**Requirements**
1. Answer these from the passage on European courts prosecuting Syrian war crimes:
(a) Which body seems unable to agree on referring the Syrian situation to the International Criminal Court?
(b) About how many European states have set up units dedicated to war and genocide crimes?
(c) How many international war crimes cases did authorities in Europe launch over the past decade, according to Eurojust?
2. Continue the passage on European courts prosecuting Syrian war crimes from where it stops.

**Provided passage**
-=-=-
While the United Nations Security Council seems unable to reach any agreement on referring the Syrian situation to the International Criminal Court or to set up a special tribunal on the ICTY and ICTR models, European courts have started prosecuting Syrian war crimes.
Prosecutions find legal basis in the genocide legislations adopted by most European countries and providing their courts international jurisdiction. About 15 European states have established units dedicated to investigating and prosecuting war and genocide crimes. Over the past decade, authorities in Europe have launched 1,607 international war crimes cases in domestic jurisdictions, including cases on torture, murder, rape, crimes against humanity and genocide, while another 1,339 are ongoing, according to the European Union judicial cooperation agency Eurojust.
-=-=-
Data items
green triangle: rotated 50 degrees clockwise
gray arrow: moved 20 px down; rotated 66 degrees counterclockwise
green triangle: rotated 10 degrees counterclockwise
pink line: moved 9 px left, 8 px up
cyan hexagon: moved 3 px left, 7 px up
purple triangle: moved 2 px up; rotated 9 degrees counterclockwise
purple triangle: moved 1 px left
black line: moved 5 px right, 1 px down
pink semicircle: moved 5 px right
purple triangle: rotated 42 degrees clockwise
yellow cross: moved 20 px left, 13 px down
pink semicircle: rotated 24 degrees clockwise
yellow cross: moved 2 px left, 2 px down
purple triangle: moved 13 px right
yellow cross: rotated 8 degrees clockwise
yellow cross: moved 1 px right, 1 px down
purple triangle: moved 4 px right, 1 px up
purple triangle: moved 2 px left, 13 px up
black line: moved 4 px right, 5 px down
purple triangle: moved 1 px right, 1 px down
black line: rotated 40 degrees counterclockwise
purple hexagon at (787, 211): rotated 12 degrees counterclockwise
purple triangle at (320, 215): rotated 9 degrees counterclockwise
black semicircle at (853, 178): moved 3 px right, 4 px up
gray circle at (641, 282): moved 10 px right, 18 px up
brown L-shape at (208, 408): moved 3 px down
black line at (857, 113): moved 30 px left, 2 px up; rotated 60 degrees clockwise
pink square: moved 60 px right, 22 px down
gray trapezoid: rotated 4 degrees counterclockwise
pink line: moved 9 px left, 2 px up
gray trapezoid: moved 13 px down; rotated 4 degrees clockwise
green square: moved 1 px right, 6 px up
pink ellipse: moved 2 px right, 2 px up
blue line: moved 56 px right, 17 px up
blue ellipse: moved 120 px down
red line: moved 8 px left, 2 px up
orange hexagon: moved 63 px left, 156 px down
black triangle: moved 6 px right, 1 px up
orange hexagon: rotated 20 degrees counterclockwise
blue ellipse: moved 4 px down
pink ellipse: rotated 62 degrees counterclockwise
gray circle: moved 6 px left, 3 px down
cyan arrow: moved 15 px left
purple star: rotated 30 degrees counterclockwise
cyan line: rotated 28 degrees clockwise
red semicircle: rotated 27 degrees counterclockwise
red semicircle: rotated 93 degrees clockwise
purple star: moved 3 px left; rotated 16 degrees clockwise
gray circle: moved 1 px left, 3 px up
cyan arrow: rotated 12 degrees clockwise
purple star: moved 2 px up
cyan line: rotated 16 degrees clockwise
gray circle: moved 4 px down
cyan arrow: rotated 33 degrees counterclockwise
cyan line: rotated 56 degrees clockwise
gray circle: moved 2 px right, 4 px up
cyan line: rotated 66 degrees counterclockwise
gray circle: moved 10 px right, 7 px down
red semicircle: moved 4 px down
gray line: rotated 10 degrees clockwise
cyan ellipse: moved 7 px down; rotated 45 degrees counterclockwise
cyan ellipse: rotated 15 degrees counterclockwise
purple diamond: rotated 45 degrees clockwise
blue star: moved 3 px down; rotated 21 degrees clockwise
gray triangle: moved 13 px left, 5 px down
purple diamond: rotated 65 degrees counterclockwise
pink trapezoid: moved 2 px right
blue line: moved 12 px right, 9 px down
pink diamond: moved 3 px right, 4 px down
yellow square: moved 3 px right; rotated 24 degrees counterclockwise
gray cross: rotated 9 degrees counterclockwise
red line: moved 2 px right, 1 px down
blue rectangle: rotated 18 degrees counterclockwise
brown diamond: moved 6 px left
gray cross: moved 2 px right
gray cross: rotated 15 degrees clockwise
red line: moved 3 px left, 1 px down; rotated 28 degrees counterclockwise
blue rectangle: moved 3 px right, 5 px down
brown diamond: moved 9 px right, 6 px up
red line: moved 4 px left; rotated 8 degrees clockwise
-=-=-
**Results for each task**
1.
(a) The United Nations Security Council.
(b) About 15.
(c) 1,607.

2.
In order to build evidence, European authorities are seeking testimony from some of the hundreds of thousands of refugees fleeing Middle East violence, through screening of migrants’ phones or invitations at arrival to testify. The challenge is to identify perpetrators, who may be European citizens who have joined Islamic State - more than 4,000 European citizens are estimated to have left to fight in Syria, of whom around a third have since returned home - others may be militants who have traveled to Europe from Syria or to Europe last year. “You may have lots of victims or witnesses in one place, but you can’t move with a prosecution until you have a perpetrator in your jurisdiction,” said Matevz Pezdirc of the European Union’s Genocide Network.
With both witnesses and perpetrators on their territory, European prosecutors have already brought some cases. A German citizen is on trial for war crimes after Facebook posts showed him posing alongside decapitated heads. Last year, Swedish courts convicted a Syrian on the basis of a video showing him torturing a fellow combatant.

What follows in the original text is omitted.